- AUFGABEN ZUR ÜBUNG:
a) Übersetze diesen Satz aus dem Text über Chemnitz ins Englische: „Im Kanzleramt hatte man dabei durchaus erkannt, worum es geht.“
b) Schreibe den Text über Chemnitz nach seinem letzten Satz weiter.
**** TEXT ****
"Einen Termin gibt es noch nicht" heißt es im Rathaus von Chemnitz, aber Bundeskanzlerin Angela Merkel habe der Chemnitzer Oberbürgermeisterin Barbara Ludwig in einem Telefonat einen Besuch angeboten. Das habe sie gerne angenommen. Das konkrete Datum steht zwar noch nicht fest, wird aber auf jeden Fall erst im Oktober sein. Das jedoch ist viel zu spät. Denn Bundeskanzlerin Angela Merkel ist dem Gebot der Stunde nicht gefolgt. Kam nicht in die verwundete Stadt in ihrer Stunde der Not. Chemnitz, das seit dem mutmaßlichen Mord an einem jungen Mann durch mehrere Flüchtlinge auf offener Straße zum Schlachtfeld der Rechten und ihrer Mitläufer geworden ist. Das war ein Fehler, der Nachwirkungen haben wird.
Chemnitz lässt sich nicht aussitzen
Die Kanzlerin, die selbst aus dem Osten kommt, blieb in Berlin, machte wie geplant ihre Reise nach Afrika, versuchte auszusitzen, was nicht auszusitzen war. Der rechte Scharfmacher der AfD, Björn Höcke, erkannte hingegen sofort, welch politisches Kapital auf den Straßen von Chemnitz zu holen war. Am vergangenen Samstag übte er öffentlichkeitswirksam den Schulterschluss mit Pegida-Gründer Lutz Bachmann, organisierte einen angeblichen "Trauermarsch" durch die Innenstadt. Die Rechten und extrem Rechten zeigten sich vereint in ihrer vermeintlichen "Trauer". Darunter auch jede Menge "besorgte Bürger". Die Verstörung der Menschen darüber, was in ihrer Stadt, in ihrem Land plötzlich geschieht: greifbar für alle Beobachter.
Im Kanzleramt hatte man dabei durchaus erkannt, worum es geht. Regierungssprecher Steffen Seibert diagnostizierte korrekt eine "Botschaft des Hasses auf unser demokratisches Deutschland" und appellierte noch am Montag, dass man "mit allen Mitteln der Politik" dagegen vorgehen müsse. Also schickte die Bundesregierung - wen? Bundesfamilienministerin Franziska Giffey! Am vergangenen Freitag meldeten die Nachrichtenagenturen noch, sie sei "als erstes Mitglied der Bundesregierung" nach Chemnitz gekommen. Nur - es folgte niemand. Nicht die Kanzlerin, nicht der Innenminister Horst Seehofer - Kopfschütteln bei allen Ministeriumssprechern in der montäglichen Bundespressekonferenz. Arbeitsverweigerung durch die Regierungsbank bei der Verteidigung der Demokratie - und darüber hinaus: auch beim Bundespräsidenten.
**** DATENSÄTZE ****
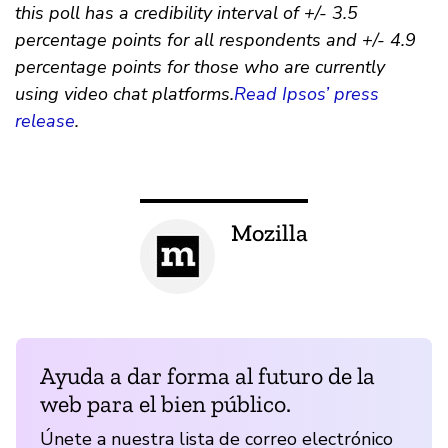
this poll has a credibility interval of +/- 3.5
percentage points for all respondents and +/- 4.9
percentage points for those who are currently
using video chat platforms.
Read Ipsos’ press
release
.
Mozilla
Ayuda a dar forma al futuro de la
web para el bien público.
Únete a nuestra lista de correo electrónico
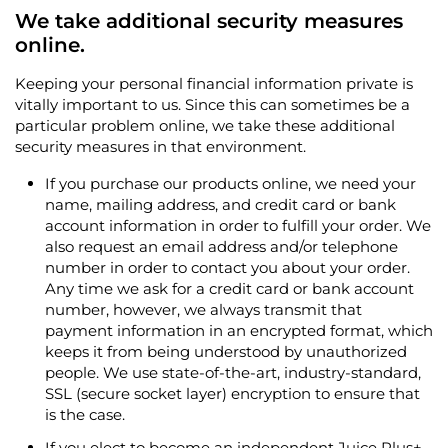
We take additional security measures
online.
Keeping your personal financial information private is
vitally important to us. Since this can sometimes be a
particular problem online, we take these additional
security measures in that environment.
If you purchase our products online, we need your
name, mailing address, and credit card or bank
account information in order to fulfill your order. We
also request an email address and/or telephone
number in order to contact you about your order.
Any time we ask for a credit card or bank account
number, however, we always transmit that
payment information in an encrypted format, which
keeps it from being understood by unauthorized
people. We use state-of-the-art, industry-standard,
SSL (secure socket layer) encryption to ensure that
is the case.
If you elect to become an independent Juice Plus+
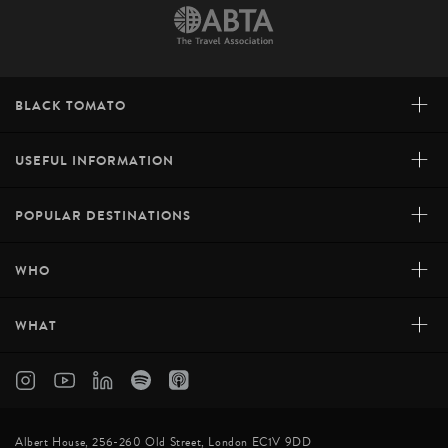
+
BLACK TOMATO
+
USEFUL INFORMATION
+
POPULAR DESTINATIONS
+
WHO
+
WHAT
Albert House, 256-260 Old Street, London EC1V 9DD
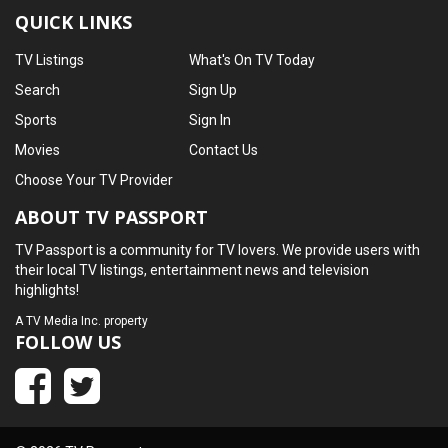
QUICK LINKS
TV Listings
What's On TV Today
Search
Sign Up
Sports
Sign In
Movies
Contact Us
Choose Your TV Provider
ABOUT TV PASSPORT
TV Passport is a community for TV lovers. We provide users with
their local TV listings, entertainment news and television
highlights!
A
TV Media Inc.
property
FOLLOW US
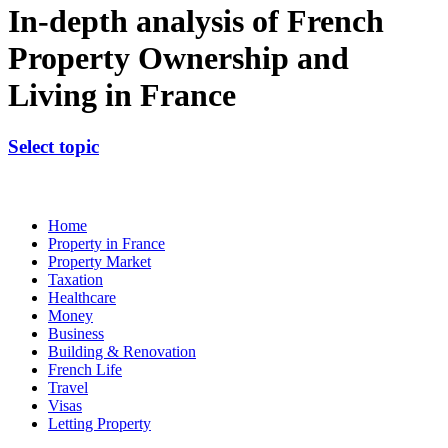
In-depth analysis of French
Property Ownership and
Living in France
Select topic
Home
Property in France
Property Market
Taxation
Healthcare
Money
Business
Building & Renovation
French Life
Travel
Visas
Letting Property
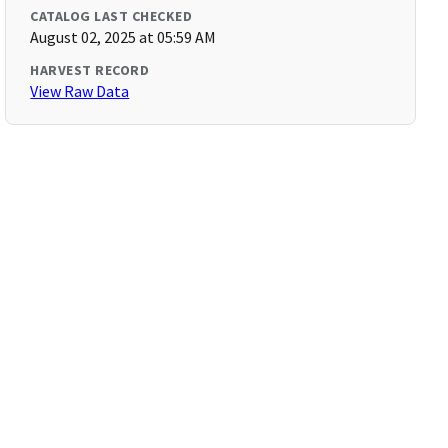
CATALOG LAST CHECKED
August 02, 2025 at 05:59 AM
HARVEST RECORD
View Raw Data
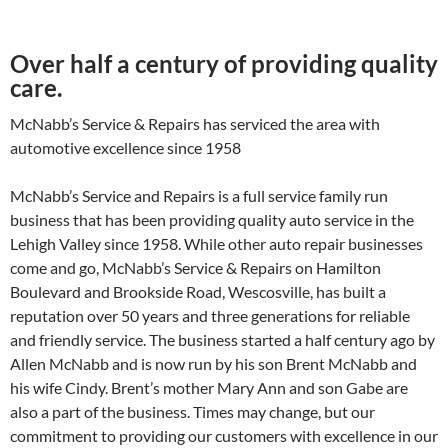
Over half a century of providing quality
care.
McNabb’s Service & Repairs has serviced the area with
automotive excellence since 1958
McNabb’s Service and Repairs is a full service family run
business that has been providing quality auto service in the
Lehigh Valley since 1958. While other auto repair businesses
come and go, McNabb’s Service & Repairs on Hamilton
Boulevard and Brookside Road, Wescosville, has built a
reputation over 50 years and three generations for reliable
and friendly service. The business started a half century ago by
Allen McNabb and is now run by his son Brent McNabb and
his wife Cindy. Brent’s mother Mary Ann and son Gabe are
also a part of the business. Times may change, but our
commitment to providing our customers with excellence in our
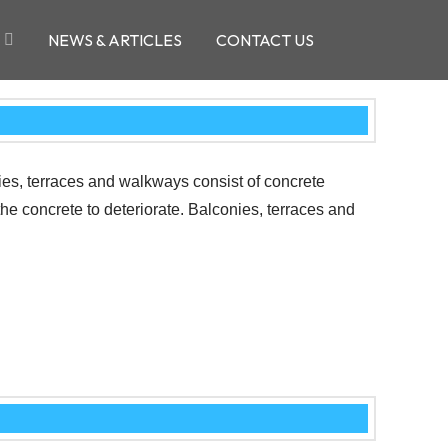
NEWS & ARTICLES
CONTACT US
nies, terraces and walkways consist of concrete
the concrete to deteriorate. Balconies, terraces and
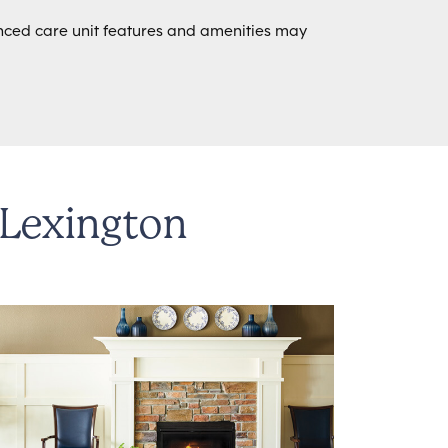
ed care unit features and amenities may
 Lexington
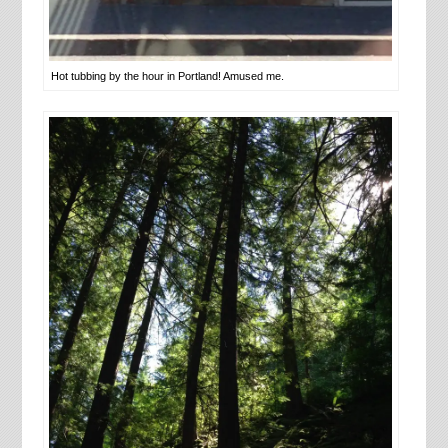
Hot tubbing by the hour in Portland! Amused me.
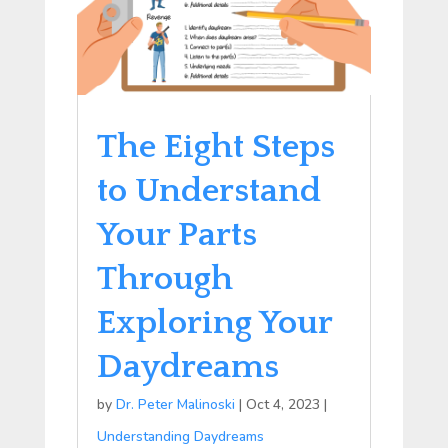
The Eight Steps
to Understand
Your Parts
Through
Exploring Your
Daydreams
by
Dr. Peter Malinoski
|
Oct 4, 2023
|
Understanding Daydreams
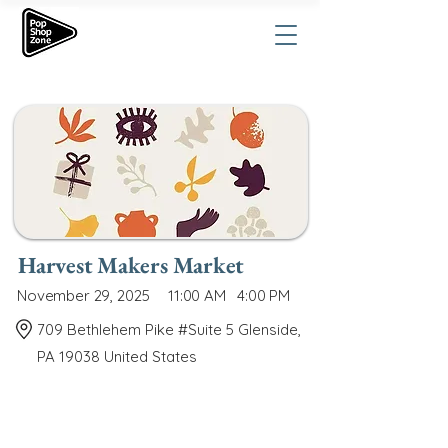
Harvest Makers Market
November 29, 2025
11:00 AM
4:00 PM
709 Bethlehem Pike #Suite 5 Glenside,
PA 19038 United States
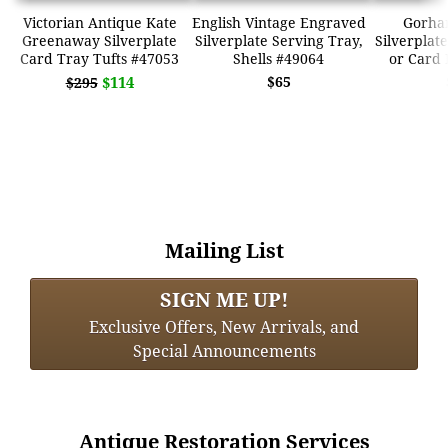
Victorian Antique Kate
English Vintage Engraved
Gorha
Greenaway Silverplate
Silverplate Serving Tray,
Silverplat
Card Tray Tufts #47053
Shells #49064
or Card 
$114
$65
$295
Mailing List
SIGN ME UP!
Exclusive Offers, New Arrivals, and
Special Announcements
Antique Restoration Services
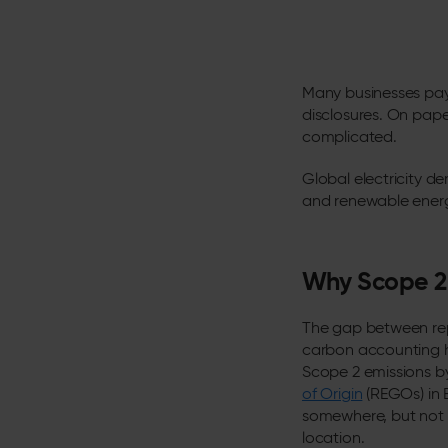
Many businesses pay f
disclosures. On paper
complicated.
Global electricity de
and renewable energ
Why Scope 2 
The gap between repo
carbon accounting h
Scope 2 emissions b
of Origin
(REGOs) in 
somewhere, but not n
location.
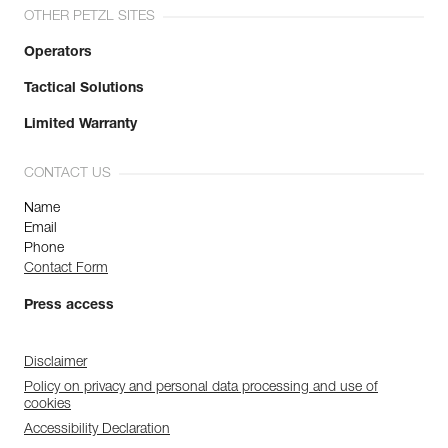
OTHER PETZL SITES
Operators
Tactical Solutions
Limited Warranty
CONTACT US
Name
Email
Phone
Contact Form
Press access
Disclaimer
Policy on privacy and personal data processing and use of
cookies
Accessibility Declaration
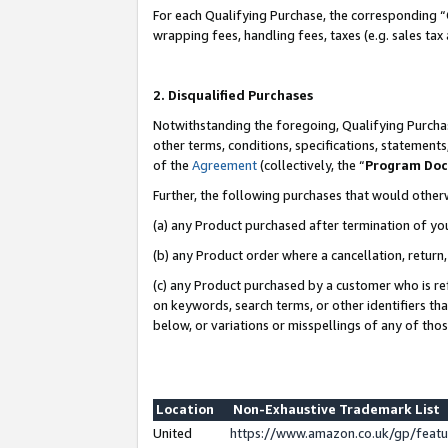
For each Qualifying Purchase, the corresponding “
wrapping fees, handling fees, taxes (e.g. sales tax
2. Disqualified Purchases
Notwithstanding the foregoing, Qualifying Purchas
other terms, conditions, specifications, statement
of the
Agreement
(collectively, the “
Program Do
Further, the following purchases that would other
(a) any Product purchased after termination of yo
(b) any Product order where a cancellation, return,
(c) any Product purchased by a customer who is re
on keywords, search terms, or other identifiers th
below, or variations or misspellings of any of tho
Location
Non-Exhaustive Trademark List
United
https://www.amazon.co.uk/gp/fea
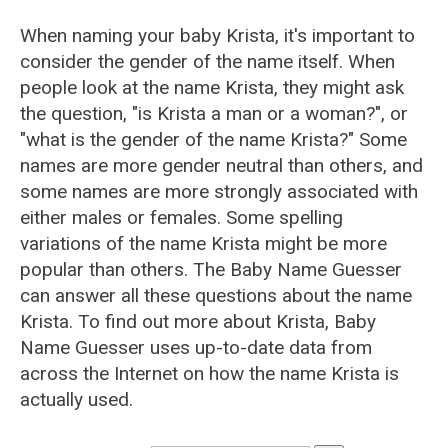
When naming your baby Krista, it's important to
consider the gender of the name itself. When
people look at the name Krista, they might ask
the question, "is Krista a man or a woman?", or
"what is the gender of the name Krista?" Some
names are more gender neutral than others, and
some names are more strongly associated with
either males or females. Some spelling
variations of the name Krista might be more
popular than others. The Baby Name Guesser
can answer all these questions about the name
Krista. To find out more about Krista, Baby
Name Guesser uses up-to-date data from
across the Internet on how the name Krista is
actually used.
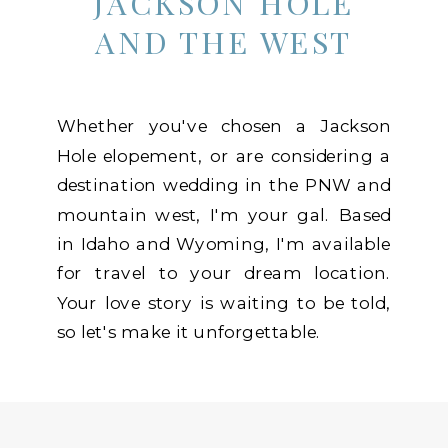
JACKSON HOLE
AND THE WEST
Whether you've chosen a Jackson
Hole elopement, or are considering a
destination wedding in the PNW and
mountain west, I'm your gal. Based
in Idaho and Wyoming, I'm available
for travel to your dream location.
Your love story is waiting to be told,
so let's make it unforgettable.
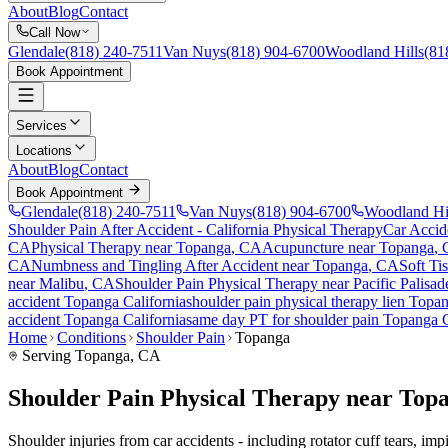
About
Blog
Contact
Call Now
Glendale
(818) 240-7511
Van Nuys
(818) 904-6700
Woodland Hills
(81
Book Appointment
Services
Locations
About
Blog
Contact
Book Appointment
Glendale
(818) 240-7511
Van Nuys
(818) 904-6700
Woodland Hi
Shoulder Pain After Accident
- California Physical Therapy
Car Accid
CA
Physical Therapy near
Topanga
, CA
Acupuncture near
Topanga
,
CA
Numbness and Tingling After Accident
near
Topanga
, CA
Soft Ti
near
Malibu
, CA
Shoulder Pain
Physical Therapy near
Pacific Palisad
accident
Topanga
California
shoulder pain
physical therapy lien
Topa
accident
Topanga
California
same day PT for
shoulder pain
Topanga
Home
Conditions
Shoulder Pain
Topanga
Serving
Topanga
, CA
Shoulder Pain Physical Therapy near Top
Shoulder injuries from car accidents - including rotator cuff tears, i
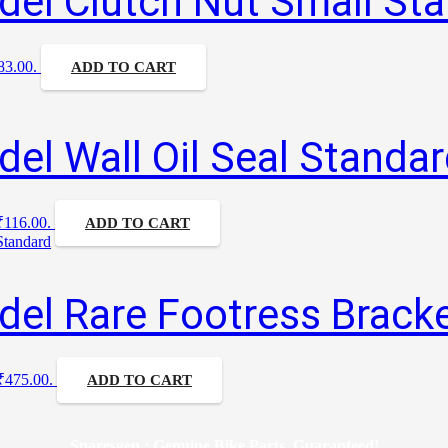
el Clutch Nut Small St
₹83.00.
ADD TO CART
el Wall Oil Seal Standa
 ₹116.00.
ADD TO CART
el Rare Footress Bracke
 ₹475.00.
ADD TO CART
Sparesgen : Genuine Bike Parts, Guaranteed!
****
- LÖSUNGEN NACH NUMMER:
a) In the Chancellery, however, they had quite clearly recognized what was at stake.

b)
Dafür wird von Berlin aus derzeit viel telefoniert. Merkel und Seehofer sprechen vor allem mit dem mittlerweile sichtbar erschöpften CDU-Ministerpräsidenten von Sachsen, Michael Kretschmer. Dem bescheinigen auch Kritiker den ernsthaften Versuch, sich den Ängsten der Bürger in Dialogveranstaltungen zu stellen. Dass die Polizei das Potenzial der ersten Demonstrationen vor gut einer Woche unterschätzt hat und dadurch selbst in Bedrängnis geriet, ist dabei sinnbildlich für die jahrzehntelange Relativierung des rechten Potenzials in Sachsen. Die Unzufriedenheit wächst, gerade im Osten. Es wird hängen bleiben, dass Merkel in der Stunde der Not in Sachsen nicht sofort zur Stelle war.
Angst vor "unschönen Bildern"?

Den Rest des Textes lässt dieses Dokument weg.